Rewrite the text of every entry below with "Folgen" replaced by "Abonnieren" and everything else left as it is. Leave the pictures out of your answer.
-------- Data section --------
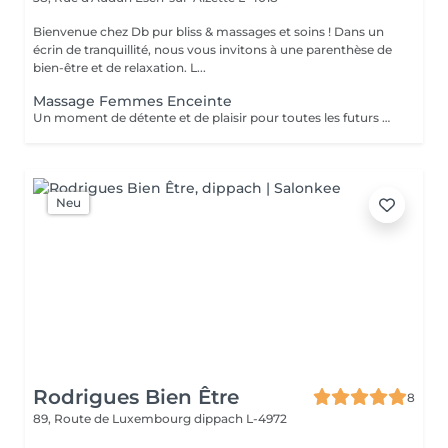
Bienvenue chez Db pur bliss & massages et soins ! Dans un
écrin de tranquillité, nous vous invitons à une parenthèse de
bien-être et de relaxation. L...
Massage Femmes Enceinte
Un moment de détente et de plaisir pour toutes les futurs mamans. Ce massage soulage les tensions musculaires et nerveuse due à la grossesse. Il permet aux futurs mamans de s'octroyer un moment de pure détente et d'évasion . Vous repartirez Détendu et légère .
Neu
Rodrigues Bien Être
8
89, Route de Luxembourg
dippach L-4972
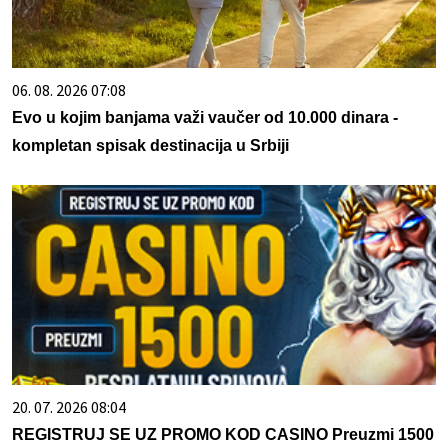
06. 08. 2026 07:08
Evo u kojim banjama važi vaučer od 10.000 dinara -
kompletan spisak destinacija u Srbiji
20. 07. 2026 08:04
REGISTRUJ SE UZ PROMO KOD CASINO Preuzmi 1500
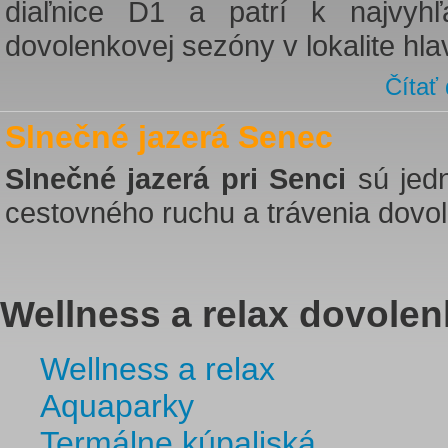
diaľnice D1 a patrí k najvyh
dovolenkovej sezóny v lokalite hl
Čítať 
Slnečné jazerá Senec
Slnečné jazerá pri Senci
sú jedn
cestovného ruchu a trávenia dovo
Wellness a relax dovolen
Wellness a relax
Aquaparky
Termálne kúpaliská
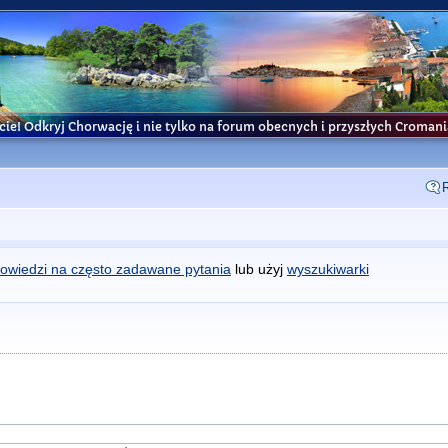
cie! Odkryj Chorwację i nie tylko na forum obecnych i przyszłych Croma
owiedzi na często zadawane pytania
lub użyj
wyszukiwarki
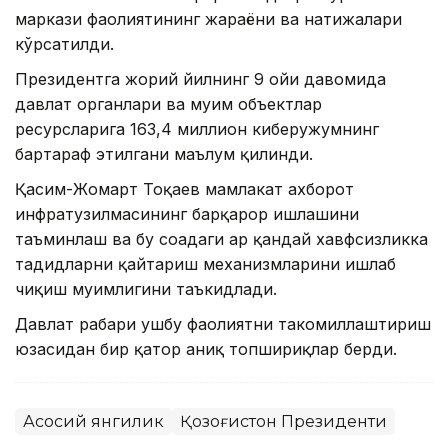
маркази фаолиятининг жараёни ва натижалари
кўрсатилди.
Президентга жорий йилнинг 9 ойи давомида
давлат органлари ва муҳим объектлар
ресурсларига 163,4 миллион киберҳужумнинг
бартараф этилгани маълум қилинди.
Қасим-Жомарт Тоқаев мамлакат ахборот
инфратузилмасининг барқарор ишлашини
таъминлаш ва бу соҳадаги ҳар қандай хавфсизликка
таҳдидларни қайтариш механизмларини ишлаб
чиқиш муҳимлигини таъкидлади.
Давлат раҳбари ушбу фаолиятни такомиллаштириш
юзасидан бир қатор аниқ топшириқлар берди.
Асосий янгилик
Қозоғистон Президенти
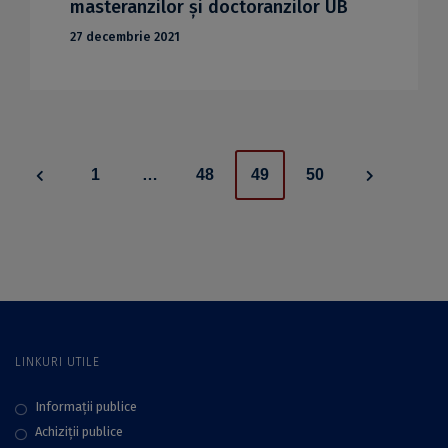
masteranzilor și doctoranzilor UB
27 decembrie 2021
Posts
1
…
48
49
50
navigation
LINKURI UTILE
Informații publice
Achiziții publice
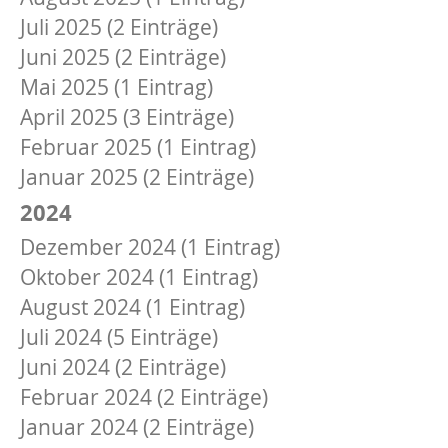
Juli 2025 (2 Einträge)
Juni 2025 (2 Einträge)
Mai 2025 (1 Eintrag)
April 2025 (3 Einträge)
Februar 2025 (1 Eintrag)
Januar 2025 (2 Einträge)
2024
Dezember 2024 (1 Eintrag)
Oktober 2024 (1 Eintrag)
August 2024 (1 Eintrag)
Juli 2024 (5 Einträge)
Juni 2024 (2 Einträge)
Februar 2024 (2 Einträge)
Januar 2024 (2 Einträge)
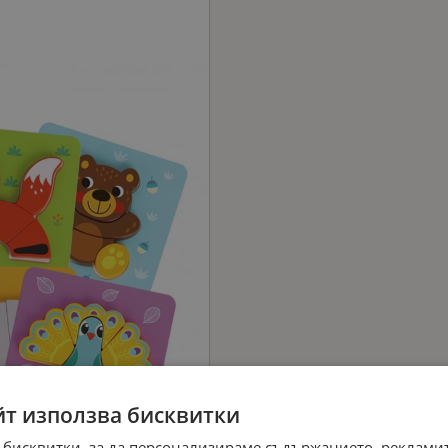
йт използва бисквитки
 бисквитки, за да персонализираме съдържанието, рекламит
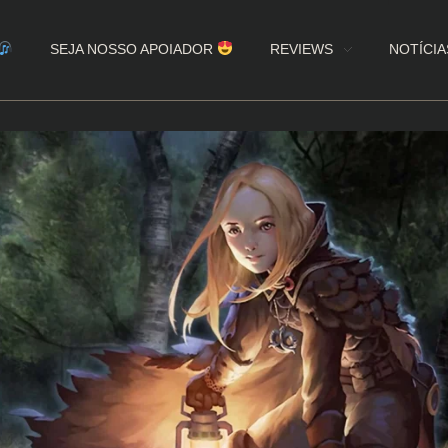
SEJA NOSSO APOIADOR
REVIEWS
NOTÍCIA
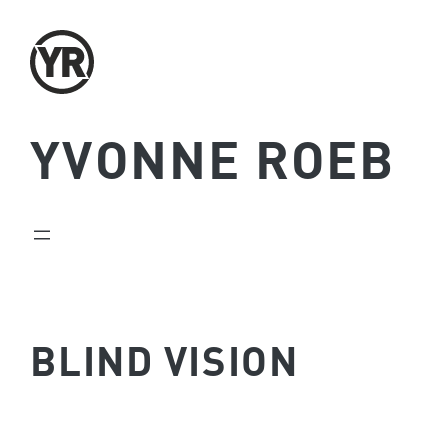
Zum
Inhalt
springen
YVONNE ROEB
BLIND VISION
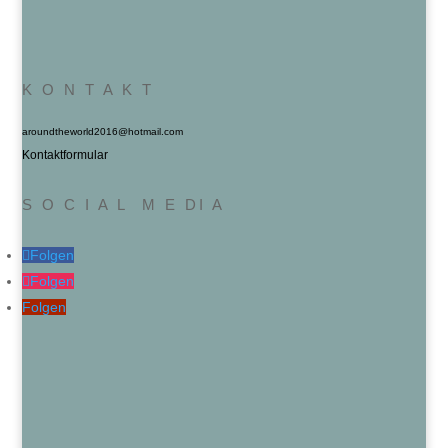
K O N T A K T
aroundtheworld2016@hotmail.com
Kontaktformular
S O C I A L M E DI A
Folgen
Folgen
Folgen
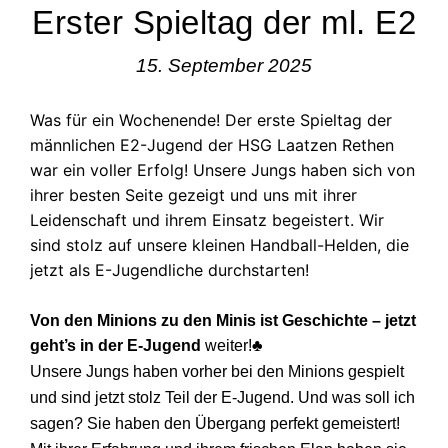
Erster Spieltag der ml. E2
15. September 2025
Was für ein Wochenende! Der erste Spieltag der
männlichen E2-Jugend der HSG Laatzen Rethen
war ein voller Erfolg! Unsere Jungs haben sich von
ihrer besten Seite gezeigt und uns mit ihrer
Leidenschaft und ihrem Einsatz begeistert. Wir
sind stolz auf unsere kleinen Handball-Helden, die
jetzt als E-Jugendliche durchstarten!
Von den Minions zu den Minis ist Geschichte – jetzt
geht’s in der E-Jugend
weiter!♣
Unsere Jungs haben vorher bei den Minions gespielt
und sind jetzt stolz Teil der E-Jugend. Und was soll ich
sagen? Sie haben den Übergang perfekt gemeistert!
--------
[Solution below]
Bienvenue chez Db pur bliss & massages et soins ! Dans un
écrin de tranquillité, nous vous invitons à une parenthèse de
bien-être et de relaxation. L...
Massage Femmes Enceinte
Un moment de détente et de plaisir pour toutes les futurs mamans. Ce massage soulage les tensions musculaires et nerveuse due à la grossesse. Il permet aux futurs mamans de s'octroyer un moment de pure détente et d'évasion . Vous repartirez Détendu et légère .
Neu
Rodrigues Bien Être
8
89, Route de Luxembourg
dippach L-4972
06. 08. 2026 07:08
Evo u kojim banjama važi vaučer od 10.000 dinara -
kompletan spisak destinacija u Srbiji
20. 07. 2026 08:04
REGISTRUJ SE UZ PROMO KOD CASINO Preuzmi 1500
diaľnice D1 a patrí k najvyh
dovolenkovej sezóny v lokalite hl
Čítať 
Slnečné jazerá Senec
Slnečné jazerá pri Senci
sú jedn
cestovného ruchu a trávenia dovo
Wellness a relax dovolen
Wellness a relax
Aquaparky
Termálne kúpaliská
cie! Odkryj Chorwację i nie tylko na forum obecnych i przyszłych Croma
owiedzi na często zadawane pytania
lub użyj
wyszukiwarki
маркази фаолиятининг жараёни ва натижалари
кўрсатилди.
Президентга жорий йилнинг 9 ойи давомида
давлат органлари ва муҳим объектлар
ресурсларига 163,4 миллион киберҳужумнинг
бартараф этилгани маълум қилинди.
Қасим-Жомарт Тоқаев мамлакат ахборот
инфратузилмасининг барқарор ишлашини
таъминлаш ва бу соҳадаги ҳар қандай хавфсизликка
таҳдидларни қайтариш механизмларини ишлаб
чиқиш муҳимлигини таъкидлади.
Давлат раҳбари ушбу фаолиятни такомиллаштириш
юзасидан бир қатор аниқ топшириқлар берди.
Асосий янгилик
Қозоғистон Президенти
masteranzilor și doctoranzilor UB
27 decembrie 2021
Posts
1
…
48
49
50
navigation
LINKURI UTILE
Informații publice
Achiziții publice
Juli 2025 (2 Einträge)
Juni 2025 (2 Einträge)
Mai 2025 (1 Eintrag)
April 2025 (3 Einträge)
Februar 2025 (1 Eintrag)
Januar 2025 (2 Einträge)
2024
Dezember 2024 (1 Eintrag)
Oktober 2024 (1 Eintrag)
August 2024 (1 Eintrag)
Juli 2024 (5 Einträge)
Juni 2024 (2 Einträge)
Februar 2024 (2 Einträge)
Januar 2024 (2 Einträge)
йт използва бисквитки
 бисквитки, за да персонализираме съдържанието, рекламит
SEJA NOSSO APOIADOR
REVIEWS
NOTÍCIA
Zum
Inhalt
springen
YVONNE ROEB
BLIND VISION
K O N T A K T
aroundtheworld2016@hotmail.com
Kontaktformular
S O C I A L M E DI A
Abonnieren
Abonnieren
Abonnieren
Erster Spieltag der ml. E2
15. September 2025
Was für ein Wochenende! Der erste Spieltag der
männlichen E2-Jugend der HSG Laatzen Rethen
war ein voller Erfolg! Unsere Jungs haben sich von
ihrer besten Seite gezeigt und uns mit ihrer
Leidenschaft und ihrem Einsatz begeistert. Wir
sind stolz auf unsere kleinen Handball-Helden, die
jetzt als E-Jugendliche durchstarten!
Von den Minions zu den Minis ist Geschichte – jetzt
geht’s in der E-Jugend
weiter!♣
Unsere Jungs haben vorher bei den Minions gespielt
und sind jetzt stolz Teil der E-Jugend. Und was soll ich
sagen? Sie haben den Übergang perfekt gemeistert!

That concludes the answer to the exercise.